Economie

Les Britanniques ont peur de confier leur nucléaire aux Français

Slate.fr, mis à jour le 14.03.2012 à 11 h 40

Cadarache, 2009. Jean-Paul Pelissier / REUTERS

Cadarache, 2009. Jean-Paul Pelissier / REUTERS

L'accord à 120 millions d'euros signé en février par David Cameron et Nicolas Sarkozy pour une coopération nucléaire entre France et Royaume-Uni ne fait pas l'unanimité outre-Manche, rapporte la BBC.

Deux compagnies françaises, EDF et Areva, se sont engagées à construire quatre nouveaux réacteurs nucléaires de troisième génération (EPR) sur le sol britannique (dans le Somerset et le Suffolk), pour remplacer les centrales qui arrivent progressivement en fin de vie.

Jonathan Porritt, Tom Burke, Charles Secrett et Tony Juniper, quatre spécialistes de l'environnement, anciens directeurs de Friends of Earth UK (Les Amis de la Terre) tentent d'alerter l'opinion (et le Premier ministre) sur ce qu'ils considèrent comme un dangereux legs des politiques énergétiques et climatiques britanniques à la France.

Dans une tribune du Guardian, Jonathon Porritt explique:

«EDF construira ces réacteurs seulement si les risques encourus sont pris en charge par les foyers et les entreprises britanniques plutôt que par eux-mêmes.

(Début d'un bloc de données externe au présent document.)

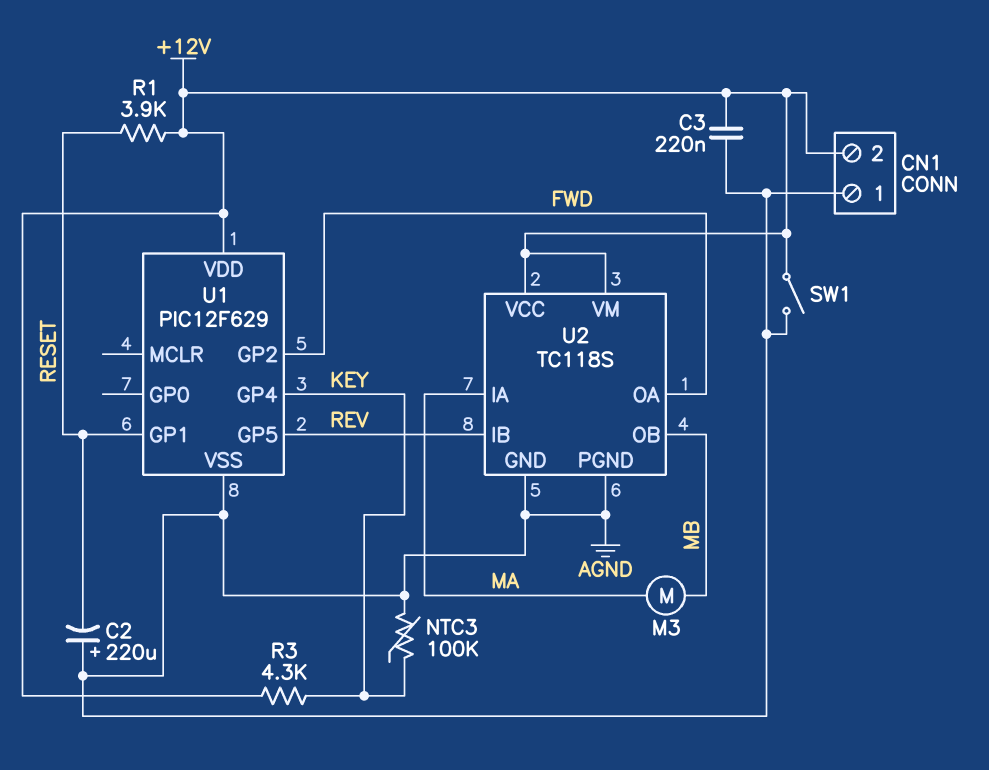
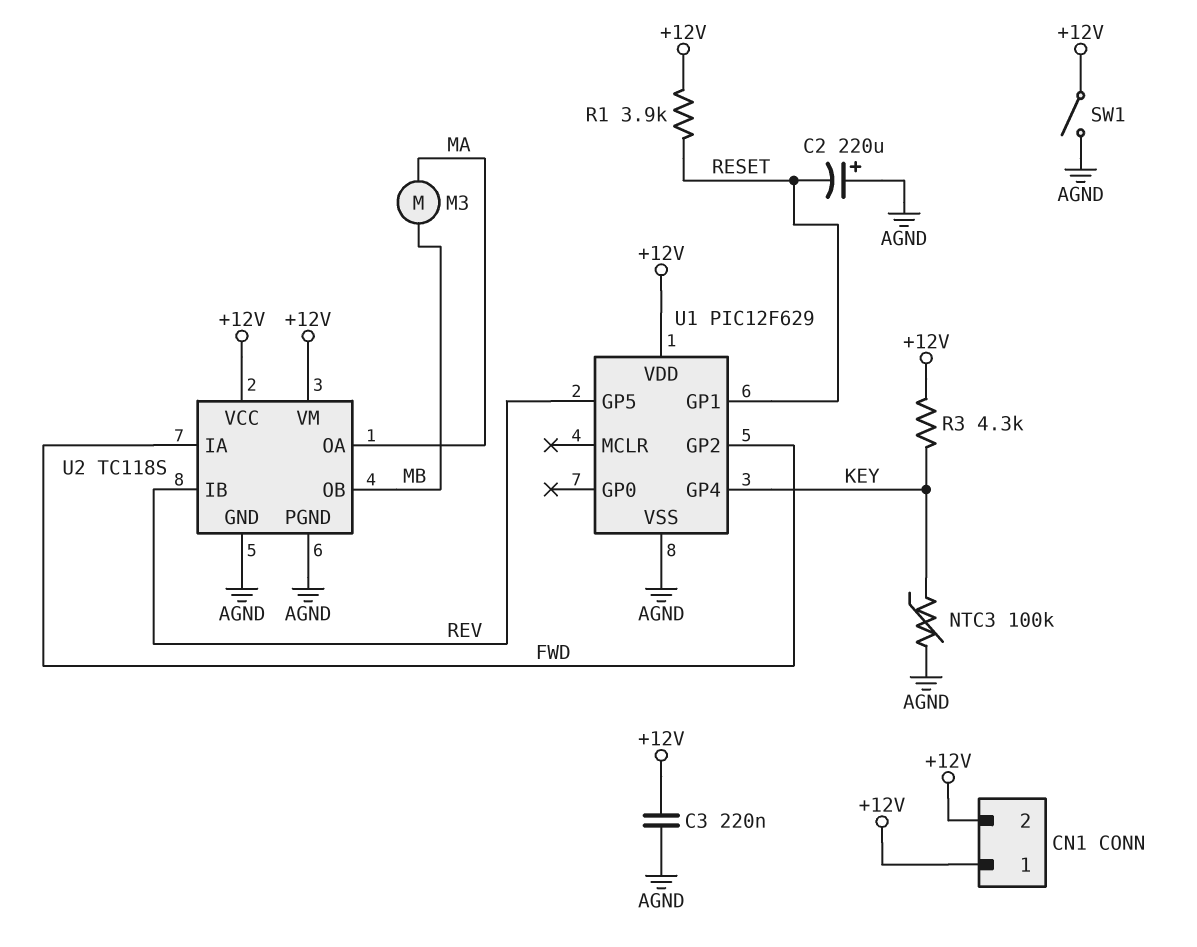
CN1 pin 1: AGND -> +12V
U2 pin IA: MA -> FWD
U2 pin OA: FWD -> MA

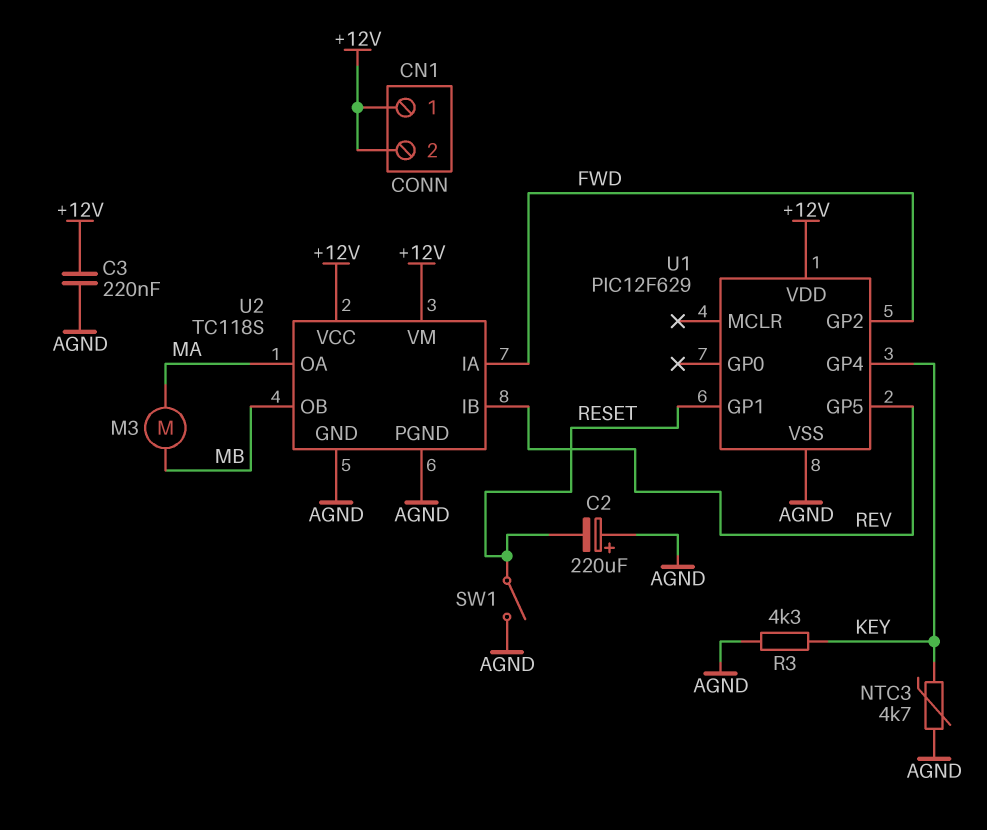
NTC3: 100k (AGND, KEY) -> 4.7k (AGND, KEY)
R1: 3.9k (+12V, RESET) -> none
R3: 4.3k (+12V, KEY) -> 4.3k (AGND, KEY)
SW1: switch (+12V, AGND) -> switch (AGND, RESET)

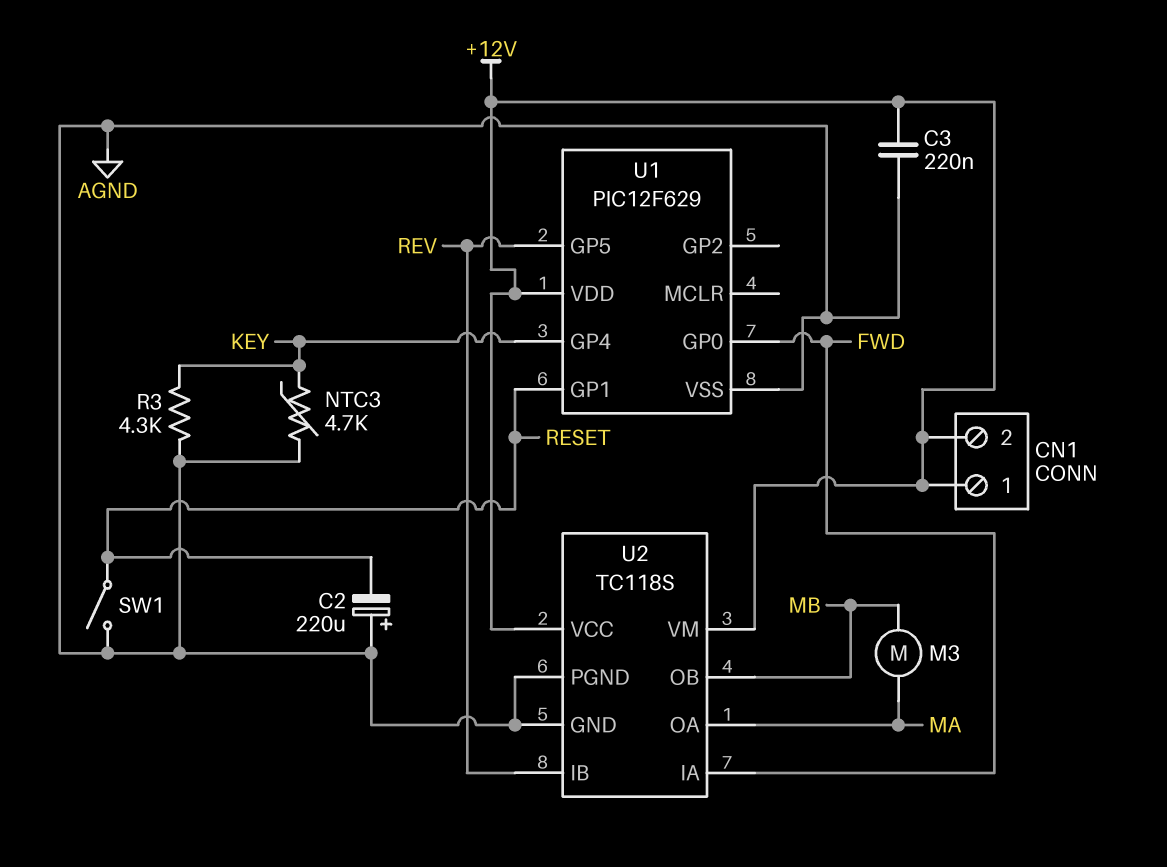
U1 pin GP0: none -> FWD
U1 pin GP2: FWD -> none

En d'autres termes, si on leur garantit un prix assez élevé pour l'électricité générée par ces réacteurs, en dédommagement des immenses risques encourus dans la construction des réacteurs

Le risque est en effet que d'un paquet financier très avantageux pour EDF et Areva (construction et entretien des centrales) résultent des prix plus élevés pour les consommateurs britanniques. Un risque qui ne compensera pas les 1.500 emplois créés par les chantiers.

Les subventions allouées aux entreprises françaises représentent également un point de conflit. «Comment le Premier ministre peut-il bien justifier de payer des milliards de livres de subventions à des compagnies françaises quand le ministre des Finances réduit les aides sociales pour les personnes pauvres de Grande-Bretagne et qu'il y a un million de jeunes au chômage?» s'indigne Charles Secrett.

La difficulté de respecter les délais et de rentrer dans le budget de départ pourrait également ajouter au prix payé par les Britanniques, comme l'expliquent les experts sur le site de la BBC, en s'appuyant sur l'exemple finlandais. François Roussely, ancien dirigeant d'EDF, avait par ailleurs suggéré lui-même l'abandon de l' EPR de Flamanville.

Mais accorder à EDF et Areva la construction de nouveaux réacteurs de remplacement, comme l'explique Jonathon Porritt dans sa tribune, équivaut également à condamner les politiques énergétiques britanniques à poursuivre dans une voie nucléaire plutôt que de favoriser la recherche d'une alternative.